Founders of a start-up usually take common stock as a large portion of their compensation for current and future labor efforts. Getting paid in founders’ stock allows entrepreneurs to defer paying tax and – more importantly – allows them to pay tax at the long-term capital gains rate. Politicians, entrepreneurs, and many academics claim that the favorable tax treatment of founders’ stock is an effective method of subsidizing entrepreneurship. In the paper, Fleischer questions the prevailing view that we should tax founders at a low rate. The economic efficiency case for a tax preference for founders’ stock is weak. And the case for reform, he argues, is compelling. Taxing founders at a low rate is a conspicuous loophole in the fabric of our progressive income tax system, uniquely undermining our shared commitment to equal opportunity and distributive justice. Founders’ stock is often bequeathed to heirs who receive a step up in basis, allowing founders to avoid the income tax altogether, leaving a legacy of dynastic wealth subject only to the rather dodgy application of the estate tax.

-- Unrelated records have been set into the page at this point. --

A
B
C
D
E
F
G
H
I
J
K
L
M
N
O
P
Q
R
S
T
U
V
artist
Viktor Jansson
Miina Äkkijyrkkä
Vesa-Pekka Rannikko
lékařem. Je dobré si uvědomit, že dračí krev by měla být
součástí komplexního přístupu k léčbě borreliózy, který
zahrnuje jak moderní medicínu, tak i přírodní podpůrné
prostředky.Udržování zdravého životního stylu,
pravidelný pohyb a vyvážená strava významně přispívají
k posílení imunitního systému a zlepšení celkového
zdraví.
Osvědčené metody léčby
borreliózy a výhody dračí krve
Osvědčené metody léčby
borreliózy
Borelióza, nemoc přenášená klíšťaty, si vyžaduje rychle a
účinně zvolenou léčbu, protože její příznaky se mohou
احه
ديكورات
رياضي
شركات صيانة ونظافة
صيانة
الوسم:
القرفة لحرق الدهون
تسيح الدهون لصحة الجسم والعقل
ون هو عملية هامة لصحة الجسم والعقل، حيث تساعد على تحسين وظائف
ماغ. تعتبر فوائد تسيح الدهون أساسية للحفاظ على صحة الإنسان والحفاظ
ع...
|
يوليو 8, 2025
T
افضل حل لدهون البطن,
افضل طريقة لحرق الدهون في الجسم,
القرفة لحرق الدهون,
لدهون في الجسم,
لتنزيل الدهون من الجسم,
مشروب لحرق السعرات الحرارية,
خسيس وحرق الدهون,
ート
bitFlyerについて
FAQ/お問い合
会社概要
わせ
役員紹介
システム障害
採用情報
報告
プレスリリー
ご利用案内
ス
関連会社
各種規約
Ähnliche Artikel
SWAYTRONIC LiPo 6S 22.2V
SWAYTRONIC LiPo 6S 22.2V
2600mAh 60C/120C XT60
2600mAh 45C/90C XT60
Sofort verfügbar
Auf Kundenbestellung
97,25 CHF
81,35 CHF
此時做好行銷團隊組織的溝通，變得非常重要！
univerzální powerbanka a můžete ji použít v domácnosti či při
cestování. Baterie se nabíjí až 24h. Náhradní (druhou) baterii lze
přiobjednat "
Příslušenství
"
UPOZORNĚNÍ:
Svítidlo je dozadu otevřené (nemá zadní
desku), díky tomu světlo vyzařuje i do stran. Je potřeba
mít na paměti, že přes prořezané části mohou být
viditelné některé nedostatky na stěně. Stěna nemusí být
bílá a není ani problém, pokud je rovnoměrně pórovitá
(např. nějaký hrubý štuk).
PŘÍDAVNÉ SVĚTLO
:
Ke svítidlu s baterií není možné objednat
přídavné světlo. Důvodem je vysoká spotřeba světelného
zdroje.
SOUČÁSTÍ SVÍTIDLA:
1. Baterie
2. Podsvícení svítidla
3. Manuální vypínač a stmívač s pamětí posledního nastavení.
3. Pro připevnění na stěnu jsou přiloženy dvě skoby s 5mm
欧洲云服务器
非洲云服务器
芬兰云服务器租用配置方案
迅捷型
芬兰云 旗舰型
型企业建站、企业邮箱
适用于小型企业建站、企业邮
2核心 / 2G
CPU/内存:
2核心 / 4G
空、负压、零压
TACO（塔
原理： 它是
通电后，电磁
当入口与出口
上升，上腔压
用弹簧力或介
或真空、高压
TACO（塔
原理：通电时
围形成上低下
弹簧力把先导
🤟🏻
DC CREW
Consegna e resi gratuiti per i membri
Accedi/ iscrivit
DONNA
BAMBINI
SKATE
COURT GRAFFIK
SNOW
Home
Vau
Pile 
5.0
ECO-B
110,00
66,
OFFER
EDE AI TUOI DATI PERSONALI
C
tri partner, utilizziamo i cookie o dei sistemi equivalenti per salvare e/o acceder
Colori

Reading Materials: Taxing Founders' Stock by Victor Fleischer

About Victor Fleischer: Victor Fleischer is an Associate Professor of Law at the University of Colorado Law School, where he has taught a range of tax and transactional courses in the past, including Federal Income Tax, Corporate Tax, Partnership Tax, Tax Policy, Venture Capital & Private Equity, and various seminars. He joined the faculty of the University of Colorado in 2006. He has also taught at several other law schools, including UCLA, Georgetown, Illinois, Columbia, and, most recently, NYU.

In 2007, a draft version of his paper on carried interest helped prompt Congress to propose Section 710 of the tax code, which would tax a portion of carried interest as ordinary income rather than capital gain. The paper, Two and Twenty: Taxing Partnership Profits in Private Equity Funds, was later published in the NYU Law Review.